Six degrees of separation theory 
A social networking theory describing the total number of steps (or degrees) one is related by friendship to any other person. If someone is 1-step away from everyone he/she is friends with (not related to) and 2-steps away from each person who is known by one of the people he/she knows, then everyone is no more than 6-steps away from any one person in the world (assuming everyone has a minimum of 42 friends).The term "six degrees of separation" is often distorted to indicate that six generations is the maximum extent to which everyone in the world is related. This has been disproved in numerous genealogy circles, since six generations translates roughly to 250 years.

(Saved entries)
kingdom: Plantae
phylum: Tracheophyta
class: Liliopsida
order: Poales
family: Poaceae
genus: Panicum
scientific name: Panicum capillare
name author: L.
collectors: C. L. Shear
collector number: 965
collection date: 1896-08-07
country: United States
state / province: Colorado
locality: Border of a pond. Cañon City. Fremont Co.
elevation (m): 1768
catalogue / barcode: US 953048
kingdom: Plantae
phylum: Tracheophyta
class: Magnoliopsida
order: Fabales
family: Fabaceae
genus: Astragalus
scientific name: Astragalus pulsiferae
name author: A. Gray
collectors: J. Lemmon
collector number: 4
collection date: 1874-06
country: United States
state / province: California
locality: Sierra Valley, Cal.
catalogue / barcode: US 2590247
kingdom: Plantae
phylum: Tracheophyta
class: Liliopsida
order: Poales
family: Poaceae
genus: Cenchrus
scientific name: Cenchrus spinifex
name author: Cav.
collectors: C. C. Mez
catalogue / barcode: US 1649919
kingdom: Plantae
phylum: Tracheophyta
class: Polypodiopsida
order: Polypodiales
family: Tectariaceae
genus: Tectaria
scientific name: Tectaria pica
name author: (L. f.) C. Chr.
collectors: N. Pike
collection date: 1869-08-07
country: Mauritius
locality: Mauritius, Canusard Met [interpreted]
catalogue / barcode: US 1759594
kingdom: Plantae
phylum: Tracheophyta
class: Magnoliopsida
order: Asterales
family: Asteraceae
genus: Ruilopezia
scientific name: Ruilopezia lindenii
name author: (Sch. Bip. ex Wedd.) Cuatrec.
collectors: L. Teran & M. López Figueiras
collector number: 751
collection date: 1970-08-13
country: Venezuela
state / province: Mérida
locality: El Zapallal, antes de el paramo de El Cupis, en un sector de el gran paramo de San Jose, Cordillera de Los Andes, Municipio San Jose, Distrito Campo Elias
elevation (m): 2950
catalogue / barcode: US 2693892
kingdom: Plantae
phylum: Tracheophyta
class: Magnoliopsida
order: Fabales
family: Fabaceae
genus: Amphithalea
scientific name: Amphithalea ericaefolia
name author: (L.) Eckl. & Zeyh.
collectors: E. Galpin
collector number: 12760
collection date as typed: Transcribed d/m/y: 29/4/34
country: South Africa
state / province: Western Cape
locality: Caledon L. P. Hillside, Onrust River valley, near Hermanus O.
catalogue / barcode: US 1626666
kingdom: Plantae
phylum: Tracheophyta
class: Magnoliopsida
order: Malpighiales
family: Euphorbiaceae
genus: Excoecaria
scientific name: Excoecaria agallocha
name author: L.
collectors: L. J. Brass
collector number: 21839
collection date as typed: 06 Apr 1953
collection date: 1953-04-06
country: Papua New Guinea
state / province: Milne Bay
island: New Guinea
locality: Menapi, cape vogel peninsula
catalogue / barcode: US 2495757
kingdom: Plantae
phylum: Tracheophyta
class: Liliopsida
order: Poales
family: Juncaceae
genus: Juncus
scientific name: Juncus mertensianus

- **PROBLEMS TO SOLVE**
(a) According to the text on six degrees of separation, what is the minimum number of friends everyone is assumed to have?
(b) Update the text on six degrees of separation, starting at "Six degrees of separation theory" and ending at "to 250 years.", and put "acquaintance" in place of "friendship".
The lines above are not needed.

- **EXERCISE SOLUTIONS**
(a) A minimum of 42 friends.

(b)
Six degrees of separation theory 
A social networking theory describing the total number of steps (or degrees) one is related by acquaintance to any other person. If someone is 1-step away from everyone he/she is friends with (not related to) and 2-steps away from each person who is known by one of the people he/she knows, then everyone is no more than 6-steps away from any one person in the world (assuming everyone has a minimum of 42 friends).The term "six degrees of separation" is often distorted to indicate that six generations is the maximum extent to which everyone in the world is related. This has been disproved in numerous genealogy circles, since six generations translates roughly to 250 years.